The doolally duo thus embark on a course of self-rehabilitation, involving yodelling, flying with ladybirds, and solving the mystery of granny’s false gnashers.
Park is definitely lightening up.
Unfortunately his portrayal of psychotic illness is nothing short of childish. It makes Lars Von Trier’s The Idiots look like A Beautiful Mind.
And while the notion of anorexic androids spraying bullets from their fingers might sound like fun, we live in a world where the gleeful presentation of innocents being blown away is simply not cool. Not even in game-like dream sequences.
Some scenes also drift into the fist-clenchingly irritating realm of avant garde theatre. Yet there’s always something of interest going on in the background and, just as you’re about to dismiss it as total nonsense, Park begins to show the method in his madness.

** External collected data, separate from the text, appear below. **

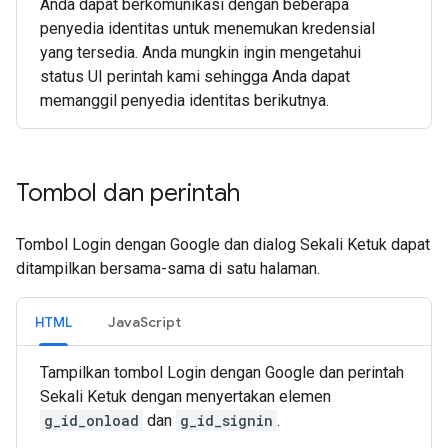
Anda dapat berkomunikasi dengan beberapa
penyedia identitas untuk menemukan kredensial
yang tersedia. Anda mungkin ingin mengetahui
status UI perintah kami sehingga Anda dapat
memanggil penyedia identitas berikutnya.
Tombol dan perintah
Tombol Login dengan Google dan dialog Sekali Ketuk dapat
ditampilkan bersama-sama di satu halaman.
HTML
JavaScript
Tampilkan tombol Login dengan Google dan perintah
Sekali Ketuk dengan menyertakan elemen
g_id_onload
dan
g_id_signin
.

The relationship between Young-goon and Il-soon blossoms into something much deeper than crazies-in-love wackiness, and Park gradually stitches the seemingly disparate threads of the story into a surprisingly neat whole.
From the opening scene to the bouncy score, the influence of Amelie is undeniable. Though I’m A Cyborg never reaches those warm and fuzzy heights, it’s an equally refreshing and quirky alternative to all those mass-produced ‘romantic’ puddings spewing out of Hollywood.